(Saved data entries)
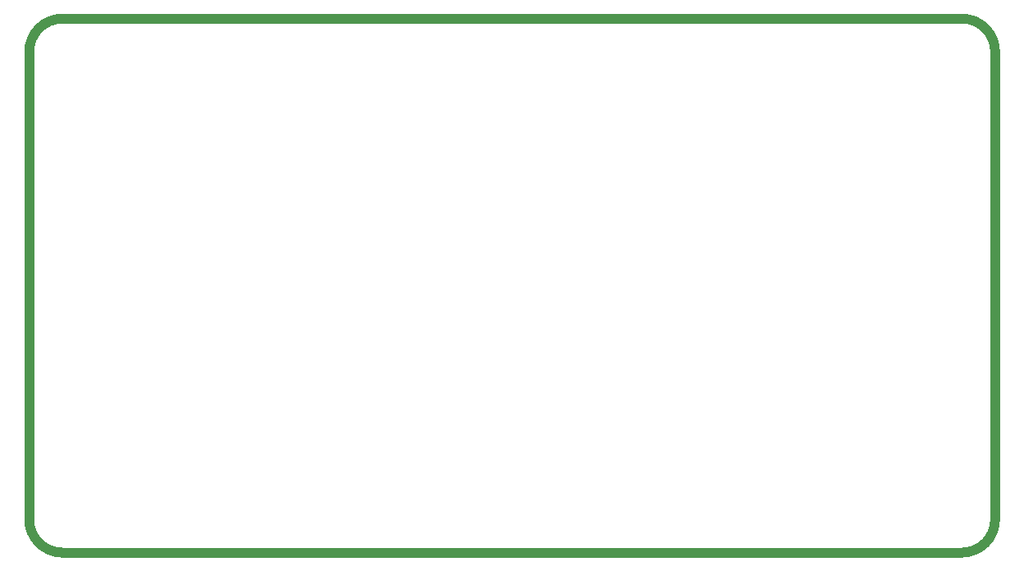
<source format=gm1>
G04*
G04 #@! TF.GenerationSoftware,Altium Limited,Altium Designer,23.9.2 (47)*
G04*
G04 Layer_Color=16711935*
%FSLAX44Y44*%
%MOMM*%
G71*
G04*
G04 #@! TF.SameCoordinates,1607B9EF-4730-45C7-A4D5-593DF947B7B5*
G04*
G04*
G04 #@! TF.FilePolarity,Positive*
G04*
G01*
G75*
%ADD69C,1.0000*%
D69*
X1488530Y462078D02*
G03*
X1522672Y496220I0J34142D01*
G01*
X526030D02*
G03*
X560170Y462080I34140J0D01*
G01*
X1522670Y978940D02*
G03*
X1488530Y1013080I-34140J0D01*
G01*
X560170Y1013082D02*
G03*
X526028Y978940I0J-34142D01*
G01*
X1522670Y496222D02*
Y978940D01*
X526030Y496220D02*
Y978938D01*
X560172Y462078D02*
X1488530D01*
X560170Y1013082D02*
X1488528D01*
M02*

</source>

:: ACTIVITY ::
Write out each entry exactly; any pictures stay out of the copy.

:: TASK RESULT ::
<source format=gm1>
G04*
G04 #@! TF.GenerationSoftware,Altium Limited,Altium Designer,23.9.2 (47)*
G04*
G04 Layer_Color=16711935*
%FSLAX44Y44*%
%MOMM*%
G71*
G04*
G04 #@! TF.SameCoordinates,1607B9EF-4730-45C7-A4D5-593DF947B7B5*
G04*
G04*
G04 #@! TF.FilePolarity,Positive*
G04*
G01*
G75*
%ADD69C,1.0000*%
D69*
X1488530Y462078D02*
G03*
X1522672Y496220I0J34142D01*
G01*
X526030D02*
G03*
X560170Y462080I34140J0D01*
G01*
X1522670Y978940D02*
G03*
X1488530Y1013080I-34140J0D01*
G01*
X560170Y1013082D02*
G03*
X526028Y978940I0J-34142D01*
G01*
X1522670Y496222D02*
Y978940D01*
X526030Y496220D02*
Y978938D01*
X560172Y462078D02*
X1488530D01*
X560170Y1013082D02*
X1488528D01*
M02*

</source>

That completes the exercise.